**REQUEST:** Arrange the material below, from the line containing "family: Ploceidae" through the line containing "scientific name: Epitonium clathrus" inclusive, as a Markdown table with two columns: Row, holding a running number, and Line, holding the text of each line. Leave out any blank lines.

**THE INPUT:**
□ □ □ □ □

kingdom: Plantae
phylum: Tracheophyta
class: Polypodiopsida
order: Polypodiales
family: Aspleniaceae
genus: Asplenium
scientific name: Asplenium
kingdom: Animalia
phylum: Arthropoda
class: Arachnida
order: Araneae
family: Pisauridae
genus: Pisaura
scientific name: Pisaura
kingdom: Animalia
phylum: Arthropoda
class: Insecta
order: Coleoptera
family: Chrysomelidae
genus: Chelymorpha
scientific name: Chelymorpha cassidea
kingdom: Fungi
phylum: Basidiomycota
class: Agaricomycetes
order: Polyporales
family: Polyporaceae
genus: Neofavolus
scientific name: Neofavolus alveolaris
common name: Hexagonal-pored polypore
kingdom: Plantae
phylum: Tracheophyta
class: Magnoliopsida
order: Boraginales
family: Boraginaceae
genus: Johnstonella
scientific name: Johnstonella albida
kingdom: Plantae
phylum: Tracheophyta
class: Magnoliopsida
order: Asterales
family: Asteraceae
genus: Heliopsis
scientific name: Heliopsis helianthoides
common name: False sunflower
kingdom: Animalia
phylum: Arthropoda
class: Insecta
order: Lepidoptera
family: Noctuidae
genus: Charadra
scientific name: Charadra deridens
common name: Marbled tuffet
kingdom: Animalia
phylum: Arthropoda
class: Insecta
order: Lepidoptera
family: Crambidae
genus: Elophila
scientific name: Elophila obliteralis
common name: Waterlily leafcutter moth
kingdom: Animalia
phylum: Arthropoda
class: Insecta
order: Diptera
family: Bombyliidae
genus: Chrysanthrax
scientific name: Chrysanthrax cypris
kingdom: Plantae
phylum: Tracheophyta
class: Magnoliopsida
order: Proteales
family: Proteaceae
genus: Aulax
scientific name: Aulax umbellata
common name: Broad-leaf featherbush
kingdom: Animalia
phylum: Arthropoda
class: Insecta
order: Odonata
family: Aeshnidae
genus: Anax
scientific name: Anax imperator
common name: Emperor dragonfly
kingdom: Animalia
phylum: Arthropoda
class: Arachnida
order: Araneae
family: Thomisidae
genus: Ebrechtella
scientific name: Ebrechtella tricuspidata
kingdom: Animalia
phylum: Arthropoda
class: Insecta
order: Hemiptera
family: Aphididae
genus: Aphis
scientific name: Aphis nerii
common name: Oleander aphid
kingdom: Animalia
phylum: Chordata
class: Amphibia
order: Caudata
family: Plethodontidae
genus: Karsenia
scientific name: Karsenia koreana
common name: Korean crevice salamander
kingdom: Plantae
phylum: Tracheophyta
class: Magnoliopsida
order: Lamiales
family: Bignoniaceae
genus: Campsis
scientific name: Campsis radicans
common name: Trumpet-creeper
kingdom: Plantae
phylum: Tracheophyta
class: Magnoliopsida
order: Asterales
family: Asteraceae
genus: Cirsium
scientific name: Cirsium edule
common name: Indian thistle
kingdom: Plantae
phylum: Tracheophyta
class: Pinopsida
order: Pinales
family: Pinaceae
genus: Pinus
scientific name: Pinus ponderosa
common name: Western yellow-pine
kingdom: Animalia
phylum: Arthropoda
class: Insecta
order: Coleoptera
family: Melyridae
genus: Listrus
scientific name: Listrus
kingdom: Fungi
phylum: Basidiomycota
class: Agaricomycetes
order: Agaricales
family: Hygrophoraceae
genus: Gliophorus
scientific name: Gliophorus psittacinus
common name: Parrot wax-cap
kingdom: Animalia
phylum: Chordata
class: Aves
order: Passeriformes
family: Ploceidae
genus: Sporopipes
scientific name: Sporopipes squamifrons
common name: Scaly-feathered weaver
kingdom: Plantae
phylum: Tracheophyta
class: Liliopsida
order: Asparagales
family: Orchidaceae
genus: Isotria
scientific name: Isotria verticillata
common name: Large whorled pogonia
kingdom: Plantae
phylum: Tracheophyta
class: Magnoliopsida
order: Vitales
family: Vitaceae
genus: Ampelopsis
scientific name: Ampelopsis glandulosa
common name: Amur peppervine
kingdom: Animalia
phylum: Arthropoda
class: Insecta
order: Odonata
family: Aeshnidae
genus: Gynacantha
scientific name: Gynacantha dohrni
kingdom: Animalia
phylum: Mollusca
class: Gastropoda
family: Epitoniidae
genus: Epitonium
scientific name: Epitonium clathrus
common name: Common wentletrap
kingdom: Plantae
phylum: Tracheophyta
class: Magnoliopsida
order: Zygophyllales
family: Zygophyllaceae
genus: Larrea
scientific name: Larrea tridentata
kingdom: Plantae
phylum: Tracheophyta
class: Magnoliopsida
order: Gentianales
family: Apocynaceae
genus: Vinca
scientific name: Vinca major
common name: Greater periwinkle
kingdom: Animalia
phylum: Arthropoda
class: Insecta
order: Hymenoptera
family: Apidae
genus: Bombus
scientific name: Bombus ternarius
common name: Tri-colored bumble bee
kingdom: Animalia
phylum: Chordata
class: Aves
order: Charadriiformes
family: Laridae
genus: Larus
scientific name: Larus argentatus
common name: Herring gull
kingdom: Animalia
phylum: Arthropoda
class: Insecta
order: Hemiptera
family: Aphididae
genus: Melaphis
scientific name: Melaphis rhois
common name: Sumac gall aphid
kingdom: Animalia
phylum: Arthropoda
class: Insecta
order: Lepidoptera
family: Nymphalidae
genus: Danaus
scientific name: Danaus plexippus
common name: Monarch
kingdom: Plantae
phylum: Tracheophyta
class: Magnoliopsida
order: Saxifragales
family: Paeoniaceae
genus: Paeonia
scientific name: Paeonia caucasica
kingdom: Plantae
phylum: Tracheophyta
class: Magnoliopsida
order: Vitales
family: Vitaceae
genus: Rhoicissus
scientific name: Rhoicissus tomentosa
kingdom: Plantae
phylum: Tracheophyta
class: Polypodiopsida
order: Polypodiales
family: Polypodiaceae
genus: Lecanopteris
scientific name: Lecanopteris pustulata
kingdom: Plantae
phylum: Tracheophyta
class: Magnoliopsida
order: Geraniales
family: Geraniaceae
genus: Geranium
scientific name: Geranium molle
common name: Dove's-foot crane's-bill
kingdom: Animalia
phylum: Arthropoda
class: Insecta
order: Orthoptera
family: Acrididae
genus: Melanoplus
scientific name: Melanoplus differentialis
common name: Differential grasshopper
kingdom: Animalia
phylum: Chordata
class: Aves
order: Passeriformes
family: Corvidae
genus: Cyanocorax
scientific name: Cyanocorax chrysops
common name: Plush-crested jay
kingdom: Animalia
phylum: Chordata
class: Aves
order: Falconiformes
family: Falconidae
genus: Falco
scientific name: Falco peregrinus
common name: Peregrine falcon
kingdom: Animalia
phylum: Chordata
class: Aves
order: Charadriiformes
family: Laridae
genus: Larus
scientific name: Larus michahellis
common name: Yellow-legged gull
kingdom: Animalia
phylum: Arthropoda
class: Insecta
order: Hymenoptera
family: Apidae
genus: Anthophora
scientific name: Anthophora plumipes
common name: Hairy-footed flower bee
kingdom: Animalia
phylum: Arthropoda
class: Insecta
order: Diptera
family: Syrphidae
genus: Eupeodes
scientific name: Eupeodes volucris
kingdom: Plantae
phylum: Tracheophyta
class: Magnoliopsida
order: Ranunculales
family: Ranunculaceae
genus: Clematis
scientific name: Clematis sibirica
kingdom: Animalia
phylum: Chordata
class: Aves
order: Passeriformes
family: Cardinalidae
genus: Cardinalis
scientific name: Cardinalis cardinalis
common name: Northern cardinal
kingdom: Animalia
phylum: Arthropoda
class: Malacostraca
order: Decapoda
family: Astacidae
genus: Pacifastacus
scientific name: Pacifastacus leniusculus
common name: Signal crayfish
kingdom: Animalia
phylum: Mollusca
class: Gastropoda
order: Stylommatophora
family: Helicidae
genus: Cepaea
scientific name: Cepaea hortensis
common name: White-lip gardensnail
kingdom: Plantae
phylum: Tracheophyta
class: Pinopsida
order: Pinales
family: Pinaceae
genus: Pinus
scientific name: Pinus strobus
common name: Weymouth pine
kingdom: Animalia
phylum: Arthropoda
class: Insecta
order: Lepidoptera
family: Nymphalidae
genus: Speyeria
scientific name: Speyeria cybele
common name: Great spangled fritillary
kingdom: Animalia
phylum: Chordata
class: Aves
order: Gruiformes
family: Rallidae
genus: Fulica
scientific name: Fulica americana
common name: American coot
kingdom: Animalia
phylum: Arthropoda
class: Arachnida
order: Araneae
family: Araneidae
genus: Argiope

□ □ □ □ □

**WRITTEN ANSWER:**
| Row | Line |
|---|---|
| 1 | family: Ploceidae |
| 2 | genus: Sporopipes |
| 3 | scientific name: Sporopipes squamifrons |
| 4 | common name: Scaly-feathered weaver |
| 5 | kingdom: Plantae |
| 6 | phylum: Tracheophyta |
| 7 | class: Liliopsida |
| 8 | order: Asparagales |
| 9 | family: Orchidaceae |
| 10 | genus: Isotria |
| 11 | scientific name: Isotria verticillata |
| 12 | common name: Large whorled pogonia |
| 13 | kingdom: Plantae |
| 14 | phylum: Tracheophyta |
| 15 | class: Magnoliopsida |
| 16 | order: Vitales |
| 17 | family: Vitaceae |
| 18 | genus: Ampelopsis |
| 19 | scientific name: Ampelopsis glandulosa |
| 20 | common name: Amur peppervine |
| 21 | kingdom: Animalia |
| 22 | phylum: Arthropoda |
| 23 | class: Insecta |
| 24 | order: Odonata |
| 25 | family: Aeshnidae |
| 26 | genus: Gynacantha |
| 27 | scientific name: Gynacantha dohrni |
| 28 | kingdom: Animalia |
| 29 | phylum: Mollusca |
| 30 | class: Gastropoda |
| 31 | family: Epitoniidae |
| 32 | genus: Epitonium |
| 33 | scientific name: Epitonium clathrus |